Rexam recently introduced the XD-11 fragrance pump for luxury brands. According to the company, it opens exciting new design possibilities for those competing in today’s demanding consumer marketplace. Its ultra-low profile is made possible by a unique, miniaturized mechanism concealed within the neck of the bottle. The ergonomically advanced push button, available in metal or plastic, and in classic or smoothly sculpted designer versions, combines with the reduced diameter of the nozzle to enhance the pump’s aesthetic and tactile appeal, according to Ms. Vergnion.
|The SBR from Curtis Packaging.
Curtis Packaging introduced SBR, which is billed as an innovative packaging alternative that exhibits the look and feel of a set-up box and is considerably stronger than a simple style. The smart design of SBR enables the inside cover to be printed in a single pass on press, according to the company. SBR cartons have clean lines, crisp edges and sharp corners. In addition, the patent-pending SBR is designed to accommodate all of Curtis Packaging’s unique printing techniques.
Environmental issues are having an impact on every facet of the personal care category. As a result, fragrance marketers and suppliers must consider green issues on a regular basis, said Don Droppo of Curtis Packaging.

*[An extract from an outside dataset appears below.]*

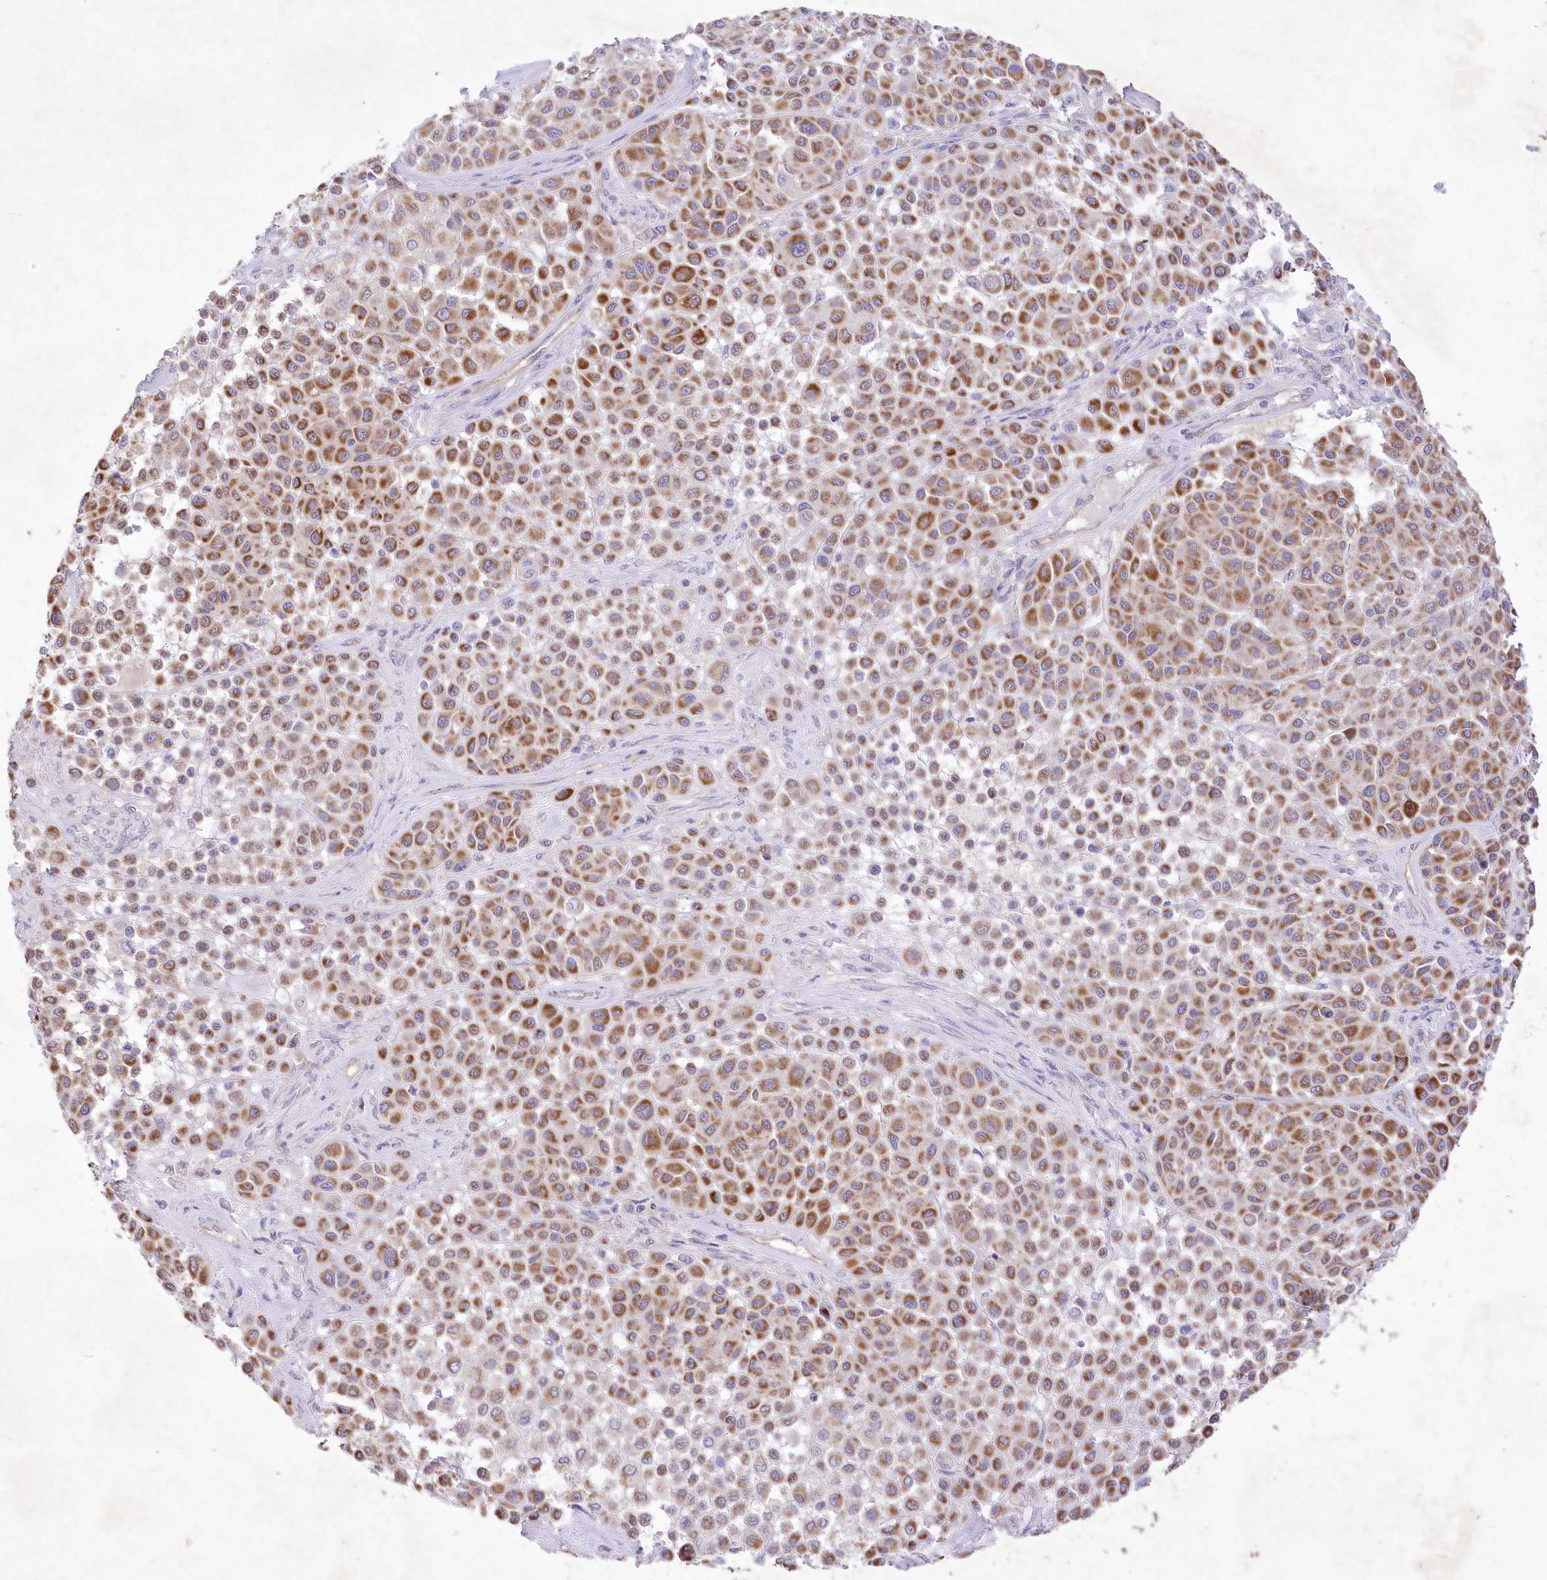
{"staining": {"intensity": "moderate", "quantity": ">75%", "location": "cytoplasmic/membranous"}, "tissue": "melanoma", "cell_type": "Tumor cells", "image_type": "cancer", "snomed": [{"axis": "morphology", "description": "Malignant melanoma, Metastatic site"}, {"axis": "topography", "description": "Soft tissue"}], "caption": "An immunohistochemistry (IHC) micrograph of tumor tissue is shown. Protein staining in brown shows moderate cytoplasmic/membranous positivity in malignant melanoma (metastatic site) within tumor cells.", "gene": "ITSN2", "patient": {"sex": "male", "age": 41}}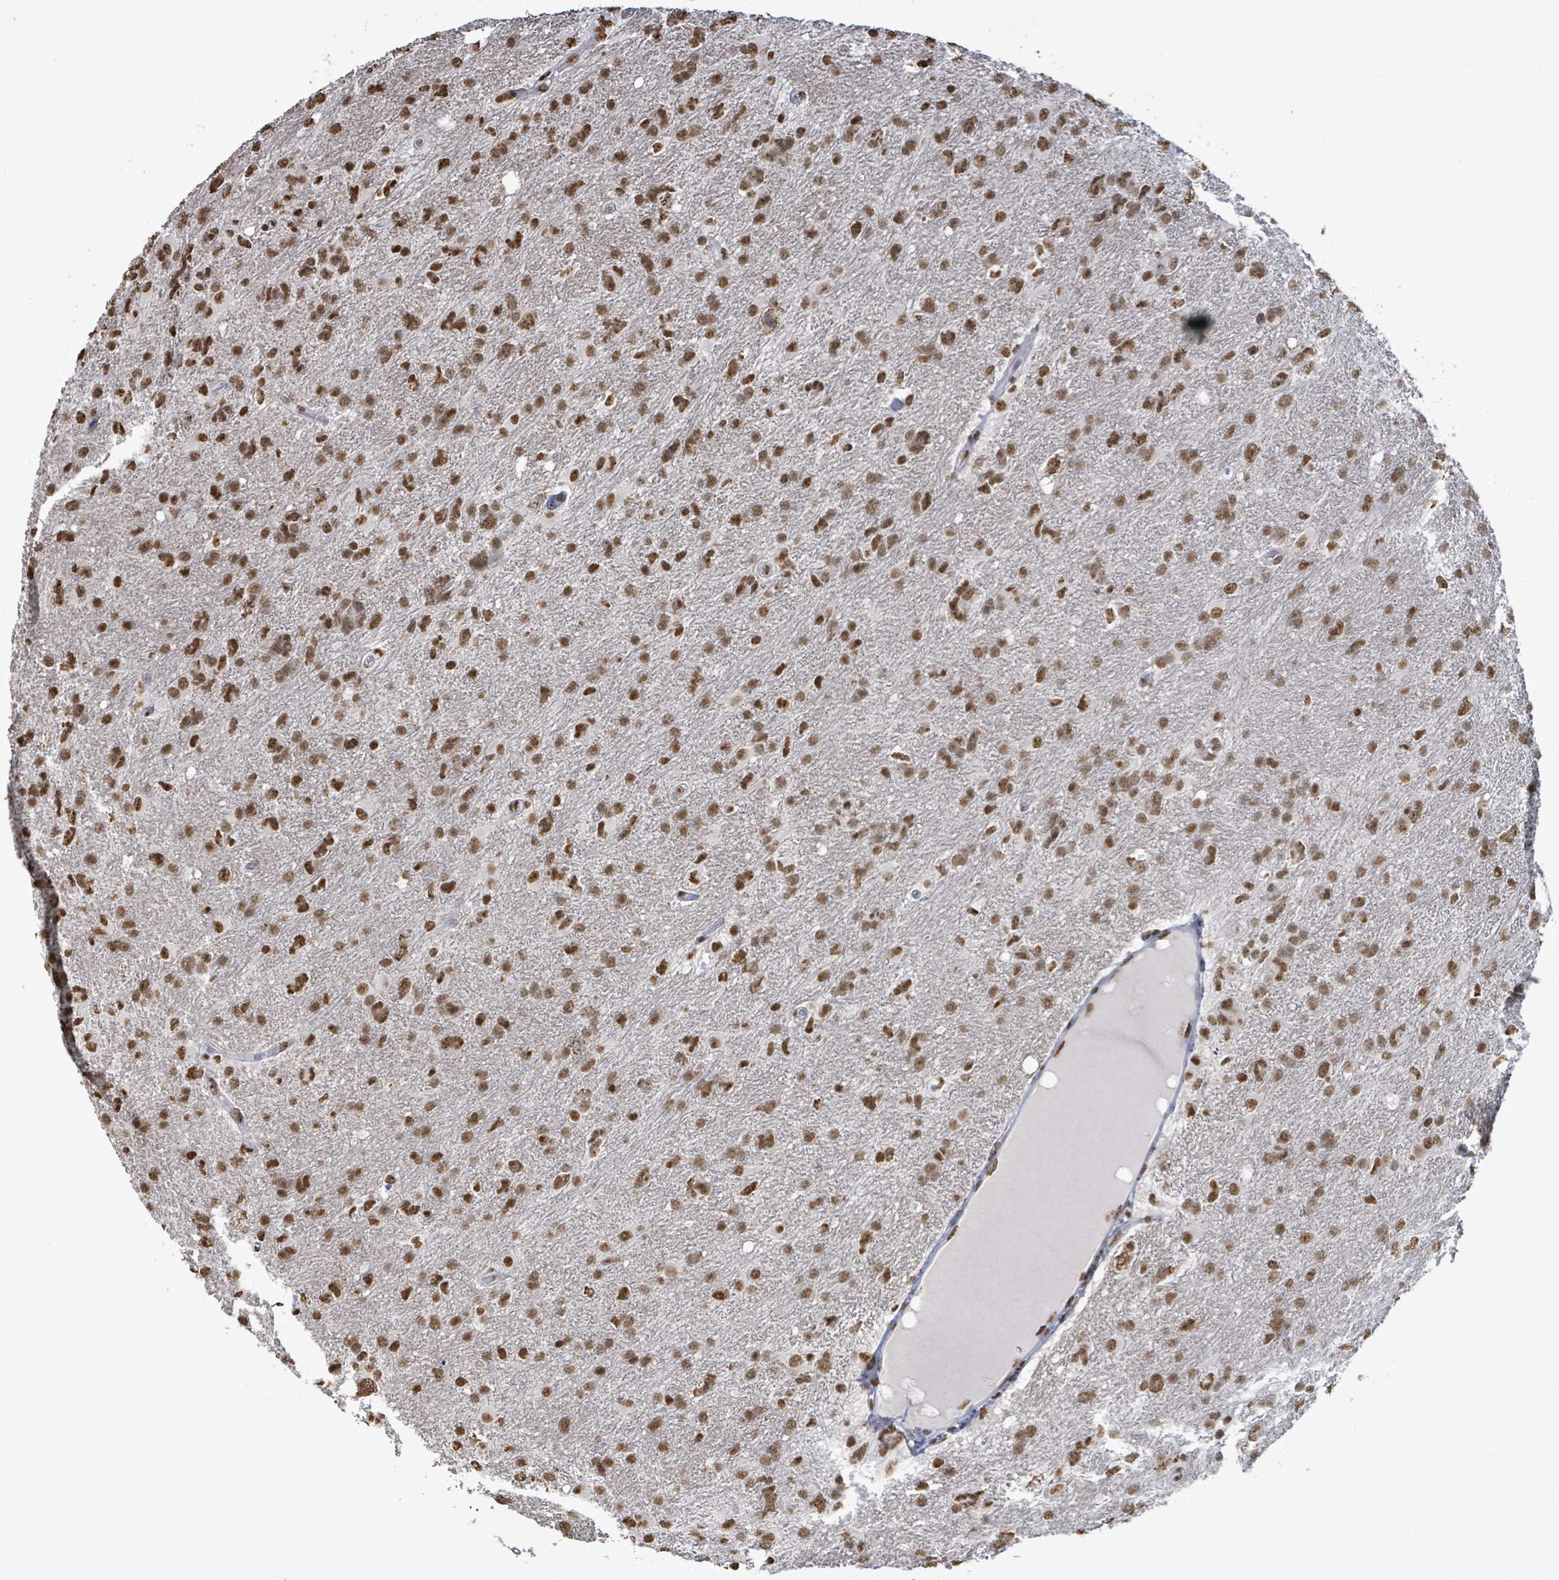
{"staining": {"intensity": "moderate", "quantity": ">75%", "location": "nuclear"}, "tissue": "glioma", "cell_type": "Tumor cells", "image_type": "cancer", "snomed": [{"axis": "morphology", "description": "Glioma, malignant, High grade"}, {"axis": "topography", "description": "Brain"}], "caption": "Malignant high-grade glioma was stained to show a protein in brown. There is medium levels of moderate nuclear staining in approximately >75% of tumor cells.", "gene": "SAMD14", "patient": {"sex": "male", "age": 61}}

“Consumers are becoming more environmentally conscious and are demanding that companies take more responsibility for their environmental impact,” said Mr. Droppo. “Fragrance companies need to understand the trend and develop the strategies to capitalize on it.”
He suggested that fragrance and packaging companies should research and develop new packaging alternatives or implement new uses for existing materials, as well as invest in packaging that responds to current market situations like environmental concerns. According to Mr. Droppo, Curtis Packaging has developed several printing alternatives that are environmentally friendly. For example, its CurtChrome is an environmentally-friendly alternative to foil lamination.
For outer cartons, Curtis has developed several proprietary packaging alternatives like CurtCoat, which is an ultra-gloss eco-friendly UV coating that provides a mirror-like shine of film lamination without the high costs of an off-line process.
“In addition, CurtCrystal simulates the raised tactile feel of micro-embossing at a significant savings,” said Mr. Droppo. “Also, many other unique offerings are available, like paperboard made of 100% apple waste or seaweed.”
Packaging has always played an important role in fine fragrance marketing, but with an uncertain economy, faltering sales of women’s scents in the U.S. and growing interest in environmental issues, choosing the right fragrance package is more crucial than ever.